Research topics in the Department are diverse but general themes bind together much of what we do to address current challenges in the fields of cell and developmental biology. As the basic structural and functional unit of all multicellular life, the cell is both complex and highly organized. While continuing to study cell function at higher resolution, we are also driven by a desire to understand how individual cells, often from disparate lineages with unique properties, assemble into tissues with specialized functions. Addressing this fascinating question is fundamental to understanding not only the rules that govern tissue and organ formation and maintenance but also mechanisms of homeostasis, and the progressive disruptions in “order” that accompany senescence and many disease states. Many of our efforts are thus directed at identifying emergent properties of individual cells and cell cohorts that help inform us about the higher-order organization and functions of multi-celled tissues and organ systems. Examples of these properties include the regulation of cell polarity through cell-cell interactions and responses to secreted signaling molecules, and the instructive influence of mechanical forces. These problems require investigation at multiple levels of organization that are reflected in different length scales, from the structure and organization of individual cells, through the formation of multicellular arrays and tissues, to the higher order assembly of tissues into organs and even whole embryos and organisms.

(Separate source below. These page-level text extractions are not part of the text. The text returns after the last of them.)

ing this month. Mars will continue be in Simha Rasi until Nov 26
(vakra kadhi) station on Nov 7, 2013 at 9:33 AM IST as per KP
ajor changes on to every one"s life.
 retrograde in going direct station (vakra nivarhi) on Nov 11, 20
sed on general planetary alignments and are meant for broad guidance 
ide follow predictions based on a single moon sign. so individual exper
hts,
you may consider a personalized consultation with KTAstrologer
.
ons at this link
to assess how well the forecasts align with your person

At the individual cell level, we specialize in exploring intracellular transport and motility, organelle dynamics, cell compartmentalization, and cell polarity. At the tissue level, we explore mechanisms of cell migration, cell adhesion, tissue polarity, mechanotransduction, and tissue regeneration. Finally, we have a strong interest in deciphering the principles that guide the development of organs, the nervous system, the urinary and reproductive systems, and whole embryos. In fact, through our emphasis on morphogenesis, we integrate our studies across all these levels of organization, utilizing a combination of advanced imaging, genetic, structural/biochemical, and cellular/molecular approaches. Not only have these studies created opportunities to address fundamental mechanisms of diseases, including cancer, birth defects, cognitive impairment, and tissue degeneration but also they have inspired efforts to translate discovery toward the benefit of human health. Our curiosity driven discoveries lay the foundation for emerging health technologies that have evolved into several patents and start-up companies.